IN A CITY SO EARNEST about the perfection and provenance of food, there's something oddly refreshing about dining at a restaurant where there is not a single assurance of ethics or high-minded cuisine. The Davis Street Tavern seems to be concerned with nothing more than providing a straight-ahead, if slightly skewed, menu of American bistro classics.
After spending some time chewing my way through the spring menu in Davis Street's expansive confines, I've come to a conclusion: Based on the price (lunch options from $7-11, dinner entrées $17-29), and the décor (a beige hipness for fortysomething professionals), Davis Street is the kind of place where the perennially fussy—food critics, say, or finicky debutantes—can still nit-pick their way through a meal and remain completely satisfied.
The tender pan-fried quail arrives with crisped skin, expertly paired with hazelnut and quinoa stuffing that drifts below bright punctuations of marionberry gastrique; its green bed of escarole is overcooked and unnecessary.
Save for one unfortunately ammonia-tinged exception, the steamed
clams mussels in a Thai-inspired, tom kha-esque broth (coconut, kaffir lime,
galangal) are pitch perfect—the broth remaining on the table for
intra-course bread dipping until dessert arrives.
Those devilish, toasted focaccia croutons almost make one forget the Caesar salad—with its full leaves of sensibly dressed Romaine, boquerones, and fine ratio of parmesan cheese—which would have been better with the teensiest citrus zing. Also, why should anyone (don't you realize who I am?) be made to cut and combine the salad on their own plate?
Arriving more rare than the medium-rare requested, the hangar steak with green chili hollandaise is nonetheless satisfying, with peppery meat and smooth roasted chili smokiness. And the shoestring potatoes taste exactly like super-mini-sized McDonald's french fries; not that the clientele would stoop so low.
It's harder to find fault in the seared chicken breast on a robust bed of tangy mac and cheese, pancetta, and broccolini: One could complain their appetite forced them to consume every last calorie of the creamy, savory, knockout dish.

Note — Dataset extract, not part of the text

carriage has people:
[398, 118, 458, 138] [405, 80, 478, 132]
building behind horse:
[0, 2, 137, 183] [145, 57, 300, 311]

The same could hold true for the soft pulled pork sandwich (the pork lightened by scant apple and slaw) and its complement of blue cheese potato salad that manages to be both rich and sassy, like the middle-aged woman with all the rings a few tables down.
The Dungeness crab bisque is also irresistible, assembled with wry flourish at the table from a loosely packed puck of shredded crab meat at the bottom of the bowl, and thick, slightly caramel-sweet bisque, poured from a white carafe, engulfing the meat and spreading it throughout.
It's all so wonderfully, charmingly imperfect. So why bother tipping the scales with a mealy chèvre cheesecake—its crust so burnt, it should have been taken to Legacy Emanuel rather than the dining room? A bowl of the addictive pickled cherries would suffice.
In the end, Davis Street Tavern proves you don't need to know from which farm's dirt your escarole has been plucked, or who fed the cows that provided the hangar steak—though surely the attentive, thoughtful, appropriately humble staff would be happy to tell you. Instead, why not turn off the conscience (and the critic), eat like you mean it, and walk to the car convinced you've had a good meal. After all, earnest, ethical perfection can be such tedious business.